Jumat, 04 Februari 2011

MEMBENTENGI ANAK DARI PORNOGRAFI

MEMBENTENGI ANAK DARI PORNOGRAFI

Beberapa hari yang lalu kita banyak mendengar berita tentang derasnya "serangan" pornografi dan menyasar kepada objek anak-anak. Mulai dari game, komik bahkan akses lansung ke konten pornografi yang sekarang ini semakin mudah didapat. Sayangnya, hampir semua berita tersebut justru "memuji" keberhasilan vendor atau pengelola konten pornografi dengan keuntungan triliyunan rupiah lengkap dengan tips dan trik bisnisnya. Para tokoh dan masyarakatpun sibuk meng- "kambing hitam" -kan kemajuan teknologi dengan segala pernak-perniknya. Semua lupa, apa yang seharusnya dilakukan kepada anak-anak agar tidak terjerat kearah yang negative kemajuan teknologi informasi?

Seperti kehabisan akal, pemerintah-pun ikut-ikutan "bakar lumbung padi" gara-gara "tikus pornografi" yang masuk lewat akses RIM Blackberry. Bisa menyelesaikan masalah? Mungkin iya jika masalahnya cuma pornografi. Tapi perlu diingat bahwa sumber segala masalah adalah kebodohan, kurang beriman dan lupa norma. Mengapa kita tidak fokus saja kepada ketiga hal ini?

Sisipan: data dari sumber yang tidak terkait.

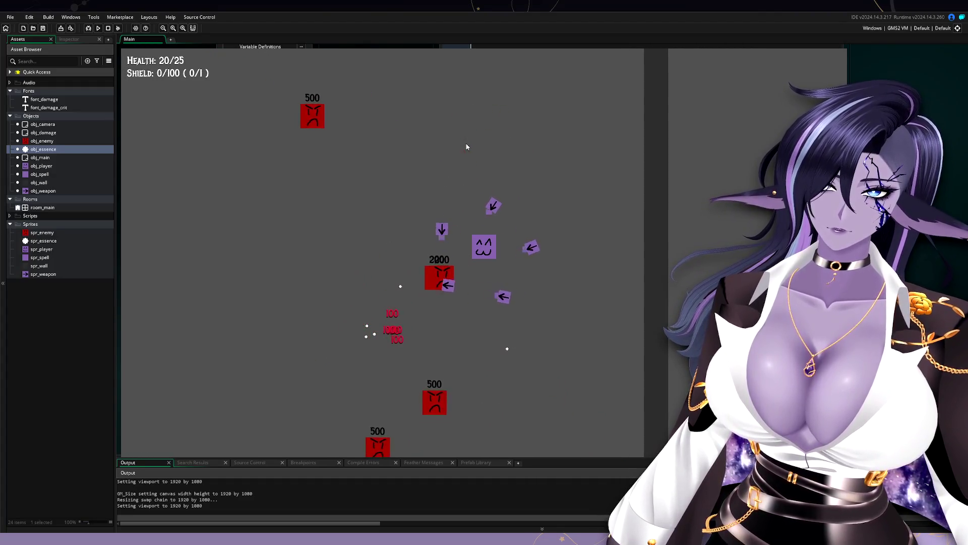
pyautogui.press('a')
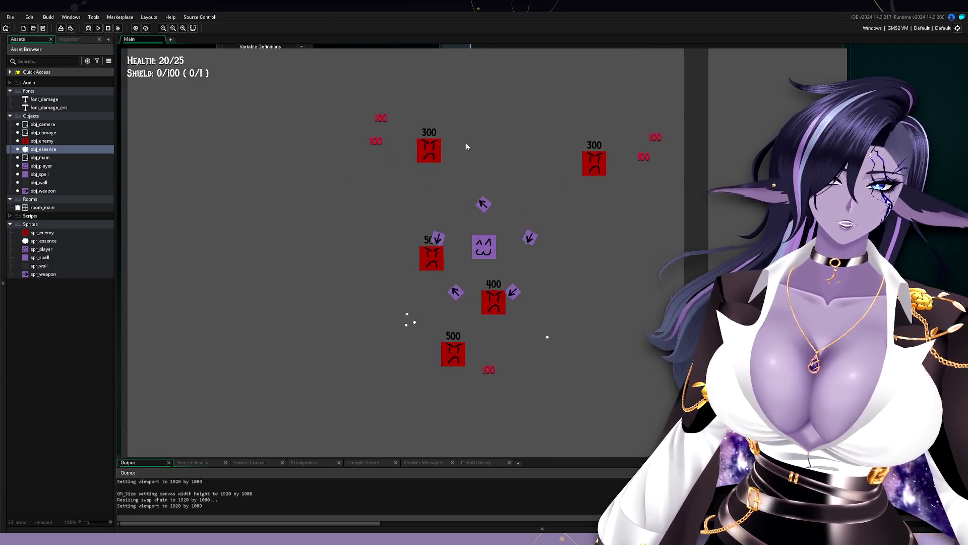
pyautogui.press('d')
pyautogui.press('s')
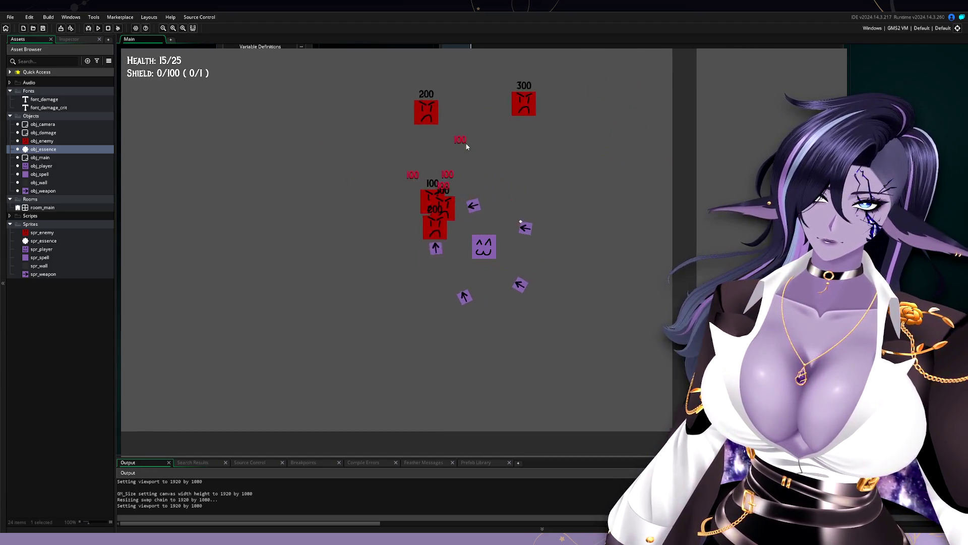
pyautogui.press('d')
pyautogui.press('w')
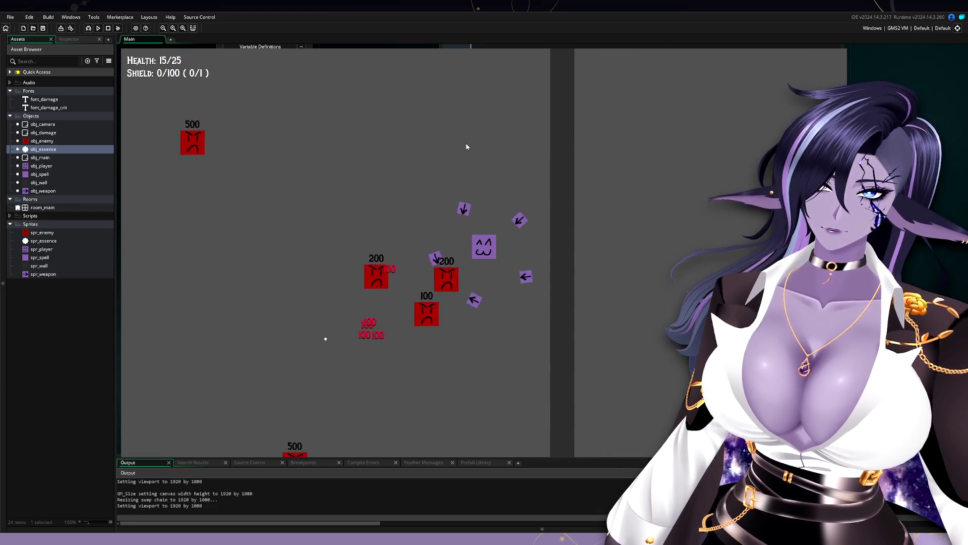
pyautogui.press('a')
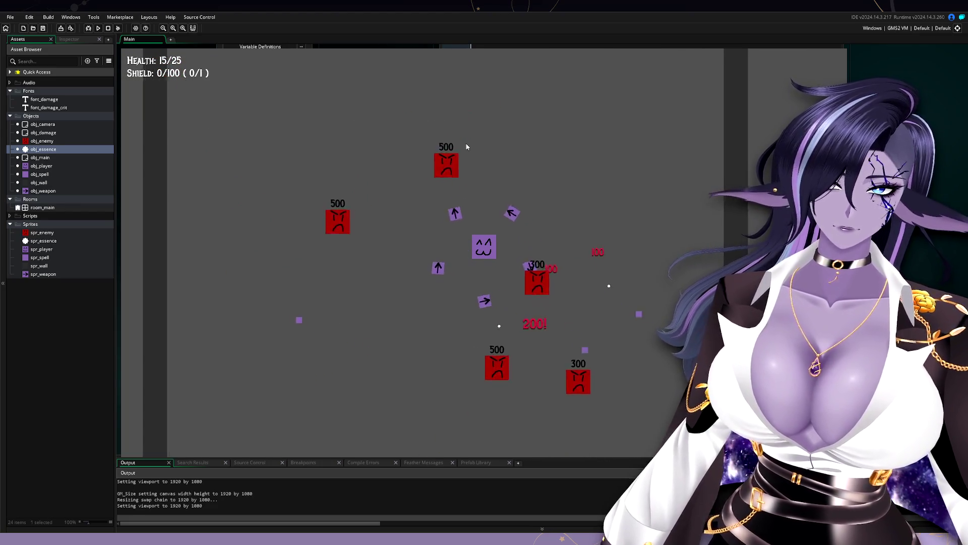
pyautogui.press('s')
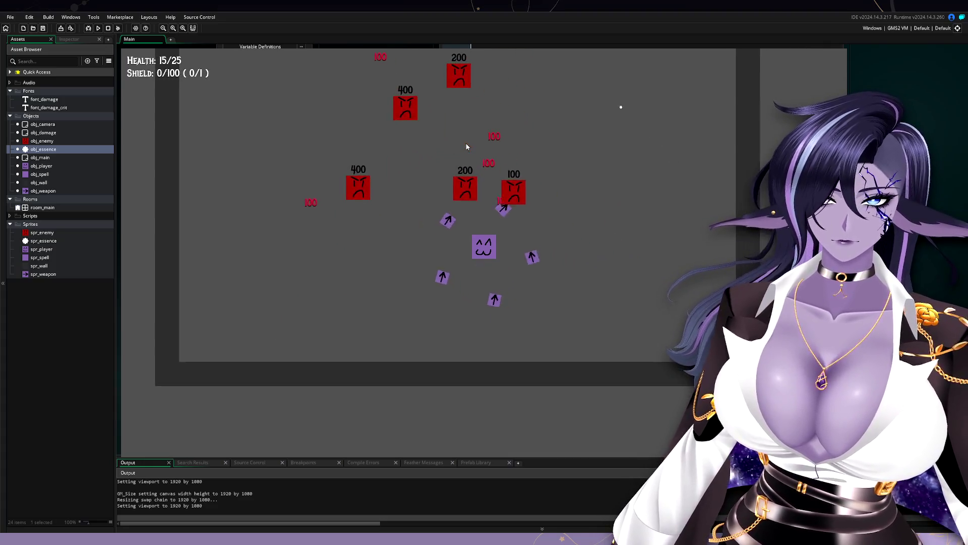
pyautogui.press('d')
pyautogui.press('w')
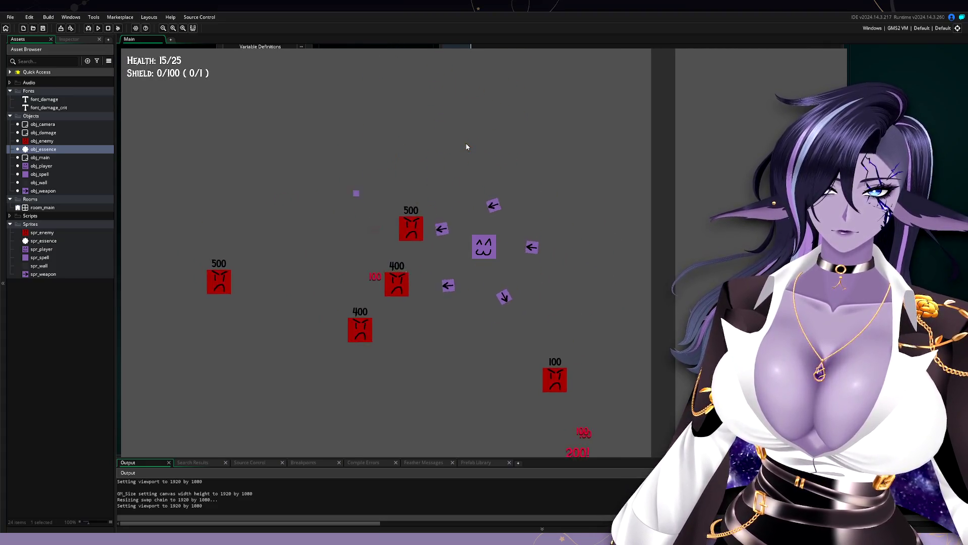
pyautogui.press('a')
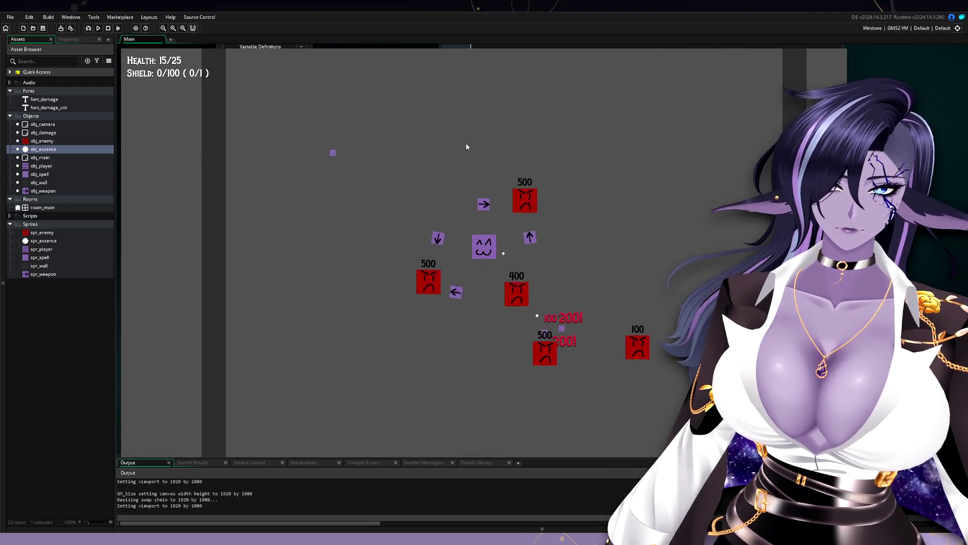
pyautogui.press('s')
pyautogui.press('d')
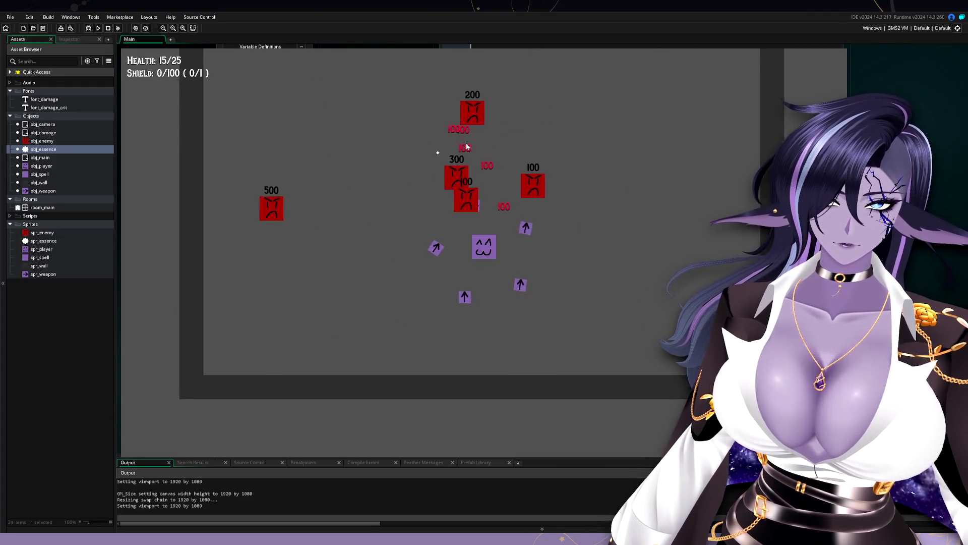
pyautogui.press('w')
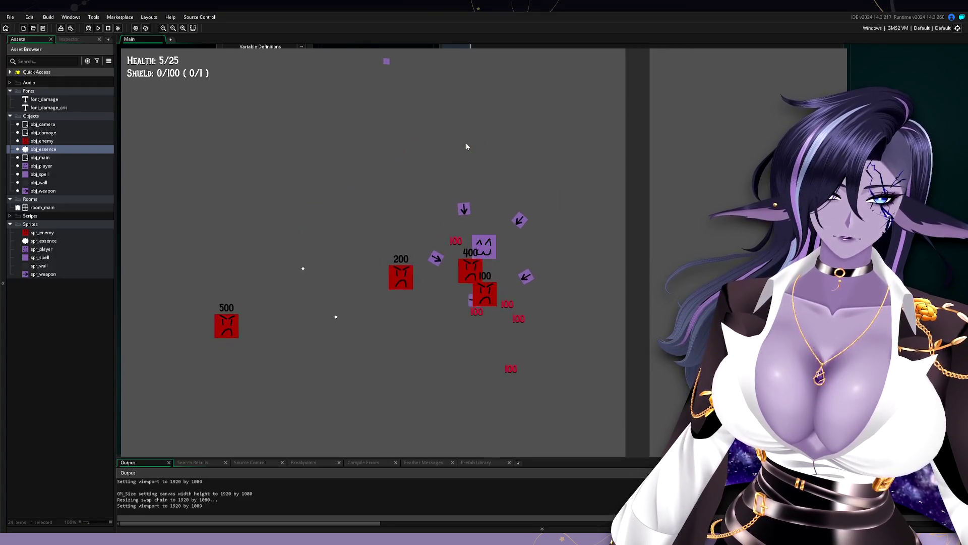
pyautogui.press('a')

Meningkatkan nilai-nilai keagamaan
Hal pertama yang mungkin harus kita lakukan adalah meningkatkan nilai spiritual dan kepercayaan anak kepada tuhan. Dengan meningkatkan nilai kepercayaan kepada tuhan, otomatis hati dan pikiran anak akan terarah kepada suatu hal yang baik-baik. Sebagaimana kita ketahui, bahwa nilai agama atau spiritualitas selalu memberi ajaran tentang batasan-batasan yang jelas tentang perihal baik dan buruk, jangan atau harus, berguana atau sia-sia, boleh dan atau sebaiknya. Selain itu, agama juga mengharuskan penganutnya untuk melakukan rutinitas ritual, yang dengannya akan mengalihkan si anak secara simultan dari hal-hal yang merugikan termasuk pornografi.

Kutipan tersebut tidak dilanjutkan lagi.